Given information:

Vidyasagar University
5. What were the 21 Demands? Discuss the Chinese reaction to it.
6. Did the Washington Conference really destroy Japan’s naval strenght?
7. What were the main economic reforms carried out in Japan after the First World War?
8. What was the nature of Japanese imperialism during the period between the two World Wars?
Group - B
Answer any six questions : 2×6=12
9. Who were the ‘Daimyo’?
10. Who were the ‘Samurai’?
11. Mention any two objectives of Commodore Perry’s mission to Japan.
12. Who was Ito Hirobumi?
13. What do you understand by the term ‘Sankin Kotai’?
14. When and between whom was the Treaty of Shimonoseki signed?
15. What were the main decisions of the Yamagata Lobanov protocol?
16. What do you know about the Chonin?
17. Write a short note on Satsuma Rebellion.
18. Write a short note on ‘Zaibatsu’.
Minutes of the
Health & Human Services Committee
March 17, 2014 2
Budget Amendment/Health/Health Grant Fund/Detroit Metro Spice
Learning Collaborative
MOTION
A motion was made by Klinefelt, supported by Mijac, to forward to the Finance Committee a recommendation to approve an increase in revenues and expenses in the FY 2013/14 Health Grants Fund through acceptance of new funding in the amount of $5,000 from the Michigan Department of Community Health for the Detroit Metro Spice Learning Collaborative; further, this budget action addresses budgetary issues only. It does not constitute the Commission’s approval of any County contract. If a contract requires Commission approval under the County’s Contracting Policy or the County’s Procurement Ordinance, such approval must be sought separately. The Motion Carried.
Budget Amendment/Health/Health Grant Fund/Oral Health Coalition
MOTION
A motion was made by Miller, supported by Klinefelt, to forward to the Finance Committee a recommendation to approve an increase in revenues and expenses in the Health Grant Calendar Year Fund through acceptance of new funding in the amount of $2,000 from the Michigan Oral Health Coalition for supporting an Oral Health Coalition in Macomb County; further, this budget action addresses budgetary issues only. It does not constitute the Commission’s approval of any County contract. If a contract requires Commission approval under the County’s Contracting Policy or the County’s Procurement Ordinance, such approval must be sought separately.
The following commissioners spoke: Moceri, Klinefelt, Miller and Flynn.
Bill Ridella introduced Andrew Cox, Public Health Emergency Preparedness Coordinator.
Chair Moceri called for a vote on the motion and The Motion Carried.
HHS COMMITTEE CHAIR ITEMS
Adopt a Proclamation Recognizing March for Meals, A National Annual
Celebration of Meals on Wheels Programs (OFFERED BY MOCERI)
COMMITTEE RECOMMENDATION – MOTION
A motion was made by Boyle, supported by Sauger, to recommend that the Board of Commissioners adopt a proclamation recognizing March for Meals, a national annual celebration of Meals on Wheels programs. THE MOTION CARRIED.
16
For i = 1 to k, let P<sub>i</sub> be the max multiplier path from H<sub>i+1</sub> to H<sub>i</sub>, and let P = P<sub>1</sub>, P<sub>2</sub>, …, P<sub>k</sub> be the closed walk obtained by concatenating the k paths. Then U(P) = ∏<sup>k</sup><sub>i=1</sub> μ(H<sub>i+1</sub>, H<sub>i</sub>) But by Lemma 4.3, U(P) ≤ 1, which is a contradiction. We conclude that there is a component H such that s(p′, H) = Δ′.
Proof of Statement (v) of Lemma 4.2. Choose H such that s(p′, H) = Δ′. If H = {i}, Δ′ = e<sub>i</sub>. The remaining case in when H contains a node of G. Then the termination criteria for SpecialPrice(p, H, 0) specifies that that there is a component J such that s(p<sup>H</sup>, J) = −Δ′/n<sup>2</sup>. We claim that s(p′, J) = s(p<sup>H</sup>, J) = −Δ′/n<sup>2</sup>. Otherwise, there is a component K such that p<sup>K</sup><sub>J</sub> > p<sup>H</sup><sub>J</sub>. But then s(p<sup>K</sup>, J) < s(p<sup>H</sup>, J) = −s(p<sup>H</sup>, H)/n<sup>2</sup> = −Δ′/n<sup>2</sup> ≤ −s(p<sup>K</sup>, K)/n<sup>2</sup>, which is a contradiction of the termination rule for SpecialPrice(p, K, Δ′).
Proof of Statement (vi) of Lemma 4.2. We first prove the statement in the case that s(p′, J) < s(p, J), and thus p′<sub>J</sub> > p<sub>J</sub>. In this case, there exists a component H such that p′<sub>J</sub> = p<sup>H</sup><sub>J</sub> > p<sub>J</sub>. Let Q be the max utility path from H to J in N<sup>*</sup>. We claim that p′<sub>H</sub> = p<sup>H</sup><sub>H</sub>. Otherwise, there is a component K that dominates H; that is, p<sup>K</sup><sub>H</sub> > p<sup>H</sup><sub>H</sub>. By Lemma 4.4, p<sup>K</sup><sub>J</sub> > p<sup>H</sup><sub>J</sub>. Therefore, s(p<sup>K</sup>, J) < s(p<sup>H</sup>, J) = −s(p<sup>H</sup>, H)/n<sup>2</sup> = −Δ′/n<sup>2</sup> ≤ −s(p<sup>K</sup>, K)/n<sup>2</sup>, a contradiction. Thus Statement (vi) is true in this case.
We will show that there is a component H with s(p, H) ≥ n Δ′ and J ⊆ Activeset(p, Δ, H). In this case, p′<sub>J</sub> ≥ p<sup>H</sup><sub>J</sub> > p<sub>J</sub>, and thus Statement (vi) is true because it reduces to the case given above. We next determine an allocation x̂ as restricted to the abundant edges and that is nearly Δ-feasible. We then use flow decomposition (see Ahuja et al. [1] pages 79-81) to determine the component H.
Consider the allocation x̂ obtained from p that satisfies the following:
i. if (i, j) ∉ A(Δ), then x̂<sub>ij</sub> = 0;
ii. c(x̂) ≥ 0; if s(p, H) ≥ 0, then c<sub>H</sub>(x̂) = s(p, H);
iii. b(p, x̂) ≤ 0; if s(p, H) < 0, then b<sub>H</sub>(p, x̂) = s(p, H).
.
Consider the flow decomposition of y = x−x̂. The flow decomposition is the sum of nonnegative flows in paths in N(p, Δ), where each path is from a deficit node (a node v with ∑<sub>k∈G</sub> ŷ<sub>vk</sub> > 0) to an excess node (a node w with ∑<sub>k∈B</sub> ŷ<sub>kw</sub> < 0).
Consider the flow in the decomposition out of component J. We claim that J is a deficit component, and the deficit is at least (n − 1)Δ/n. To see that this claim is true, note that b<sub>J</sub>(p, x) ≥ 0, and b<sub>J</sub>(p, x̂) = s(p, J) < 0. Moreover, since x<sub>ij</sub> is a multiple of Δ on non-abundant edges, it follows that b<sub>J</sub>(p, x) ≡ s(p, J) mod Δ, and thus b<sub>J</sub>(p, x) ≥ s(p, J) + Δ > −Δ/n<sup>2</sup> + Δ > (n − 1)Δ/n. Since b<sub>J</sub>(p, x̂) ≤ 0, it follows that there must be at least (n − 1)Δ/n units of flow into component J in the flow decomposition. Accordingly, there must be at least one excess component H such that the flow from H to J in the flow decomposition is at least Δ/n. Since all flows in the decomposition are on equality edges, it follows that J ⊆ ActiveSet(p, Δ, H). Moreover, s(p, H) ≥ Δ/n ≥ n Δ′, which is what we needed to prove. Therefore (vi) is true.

What to work on:
Type out the records again exactly, line for line.

Answer for the task:
Vidyasagar University
5. What were the 21 Demands? Discuss the Chinese reaction to it.
6. Did the Washington Conference really destroy Japan’s naval strenght?
7. What were the main economic reforms carried out in Japan after the First World War?
8. What was the nature of Japanese imperialism during the period between the two World Wars?
Group - B
Answer any six questions : 2×6=12
9. Who were the ‘Daimyo’?
10. Who were the ‘Samurai’?
11. Mention any two objectives of Commodore Perry’s mission to Japan.
12. Who was Ito Hirobumi?
13. What do you understand by the term ‘Sankin Kotai’?
14. When and between whom was the Treaty of Shimonoseki signed?
15. What were the main decisions of the Yamagata Lobanov protocol?
16. What do you know about the Chonin?
17. Write a short note on Satsuma Rebellion.
18. Write a short note on ‘Zaibatsu’.
Minutes of the
Health & Human Services Committee
March 17, 2014 2
Budget Amendment/Health/Health Grant Fund/Detroit Metro Spice
Learning Collaborative
MOTION
A motion was made by Klinefelt, supported by Mijac, to forward to the Finance Committee a recommendation to approve an increase in revenues and expenses in the FY 2013/14 Health Grants Fund through acceptance of new funding in the amount of $5,000 from the Michigan Department of Community Health for the Detroit Metro Spice Learning Collaborative; further, this budget action addresses budgetary issues only. It does not constitute the Commission’s approval of any County contract. If a contract requires Commission approval under the County’s Contracting Policy or the County’s Procurement Ordinance, such approval must be sought separately. The Motion Carried.
Budget Amendment/Health/Health Grant Fund/Oral Health Coalition
MOTION
A motion was made by Miller, supported by Klinefelt, to forward to the Finance Committee a recommendation to approve an increase in revenues and expenses in the Health Grant Calendar Year Fund through acceptance of new funding in the amount of $2,000 from the Michigan Oral Health Coalition for supporting an Oral Health Coalition in Macomb County; further, this budget action addresses budgetary issues only. It does not constitute the Commission’s approval of any County contract. If a contract requires Commission approval under the County’s Contracting Policy or the County’s Procurement Ordinance, such approval must be sought separately.
The following commissioners spoke: Moceri, Klinefelt, Miller and Flynn.
Bill Ridella introduced Andrew Cox, Public Health Emergency Preparedness Coordinator.
Chair Moceri called for a vote on the motion and The Motion Carried.
HHS COMMITTEE CHAIR ITEMS
Adopt a Proclamation Recognizing March for Meals, A National Annual
Celebration of Meals on Wheels Programs (OFFERED BY MOCERI)
COMMITTEE RECOMMENDATION – MOTION
A motion was made by Boyle, supported by Sauger, to recommend that the Board of Commissioners adopt a proclamation recognizing March for Meals, a national annual celebration of Meals on Wheels programs. THE MOTION CARRIED.
16
For i = 1 to k, let P<sub>i</sub> be the max multiplier path from H<sub>i+1</sub> to H<sub>i</sub>, and let P = P<sub>1</sub>, P<sub>2</sub>, …, P<sub>k</sub> be the closed walk obtained by concatenating the k paths. Then U(P) = ∏<sup>k</sup><sub>i=1</sub> μ(H<sub>i+1</sub>, H<sub>i</sub>) But by Lemma 4.3, U(P) ≤ 1, which is a contradiction. We conclude that there is a component H such that s(p′, H) = Δ′.
Proof of Statement (v) of Lemma 4.2. Choose H such that s(p′, H) = Δ′. If H = {i}, Δ′ = e<sub>i</sub>. The remaining case in when H contains a node of G. Then the termination criteria for SpecialPrice(p, H, 0) specifies that that there is a component J such that s(p<sup>H</sup>, J) = −Δ′/n<sup>2</sup>. We claim that s(p′, J) = s(p<sup>H</sup>, J) = −Δ′/n<sup>2</sup>. Otherwise, there is a component K such that p<sup>K</sup><sub>J</sub> > p<sup>H</sup><sub>J</sub>. But then s(p<sup>K</sup>, J) < s(p<sup>H</sup>, J) = −s(p<sup>H</sup>, H)/n<sup>2</sup> = −Δ′/n<sup>2</sup> ≤ −s(p<sup>K</sup>, K)/n<sup>2</sup>, which is a contradiction of the termination rule for SpecialPrice(p, K, Δ′).
Proof of Statement (vi) of Lemma 4.2. We first prove the statement in the case that s(p′, J) < s(p, J), and thus p′<sub>J</sub> > p<sub>J</sub>. In this case, there exists a component H such that p′<sub>J</sub> = p<sup>H</sup><sub>J</sub> > p<sub>J</sub>. Let Q be the max utility path from H to J in N<sup>*</sup>. We claim that p′<sub>H</sub> = p<sup>H</sup><sub>H</sub>. Otherwise, there is a component K that dominates H; that is, p<sup>K</sup><sub>H</sub> > p<sup>H</sup><sub>H</sub>. By Lemma 4.4, p<sup>K</sup><sub>J</sub> > p<sup>H</sup><sub>J</sub>. Therefore, s(p<sup>K</sup>, J) < s(p<sup>H</sup>, J) = −s(p<sup>H</sup>, H)/n<sup>2</sup> = −Δ′/n<sup>2</sup> ≤ −s(p<sup>K</sup>, K)/n<sup>2</sup>, a contradiction. Thus Statement (vi) is true in this case.
We will show that there is a component H with s(p, H) ≥ n Δ′ and J ⊆ Activeset(p, Δ, H). In this case, p′<sub>J</sub> ≥ p<sup>H</sup><sub>J</sub> > p<sub>J</sub>, and thus Statement (vi) is true because it reduces to the case given above. We next determine an allocation x̂ as restricted to the abundant edges and that is nearly Δ-feasible. We then use flow decomposition (see Ahuja et al. [1] pages 79-81) to determine the component H.
Consider the allocation x̂ obtained from p that satisfies the following:
i. if (i, j) ∉ A(Δ), then x̂<sub>ij</sub> = 0;
ii. c(x̂) ≥ 0; if s(p, H) ≥ 0, then c<sub>H</sub>(x̂) = s(p, H);
iii. b(p, x̂) ≤ 0; if s(p, H) < 0, then b<sub>H</sub>(p, x̂) = s(p, H).
.
Consider the flow decomposition of y = x−x̂. The flow decomposition is the sum of nonnegative flows in paths in N(p, Δ), where each path is from a deficit node (a node v with ∑<sub>k∈G</sub> ŷ<sub>vk</sub> > 0) to an excess node (a node w with ∑<sub>k∈B</sub> ŷ<sub>kw</sub> < 0).
Consider the flow in the decomposition out of component J. We claim that J is a deficit component, and the deficit is at least (n − 1)Δ/n. To see that this claim is true, note that b<sub>J</sub>(p, x) ≥ 0, and b<sub>J</sub>(p, x̂) = s(p, J) < 0. Moreover, since x<sub>ij</sub> is a multiple of Δ on non-abundant edges, it follows that b<sub>J</sub>(p, x) ≡ s(p, J) mod Δ, and thus b<sub>J</sub>(p, x) ≥ s(p, J) + Δ > −Δ/n<sup>2</sup> + Δ > (n − 1)Δ/n. Since b<sub>J</sub>(p, x̂) ≤ 0, it follows that there must be at least (n − 1)Δ/n units of flow into component J in the flow decomposition. Accordingly, there must be at least one excess component H such that the flow from H to J in the flow decomposition is at least Δ/n. Since all flows in the decomposition are on equality edges, it follows that J ⊆ ActiveSet(p, Δ, H). Moreover, s(p, H) ≥ Δ/n ≥ n Δ′, which is what we needed to prove. Therefore (vi) is true.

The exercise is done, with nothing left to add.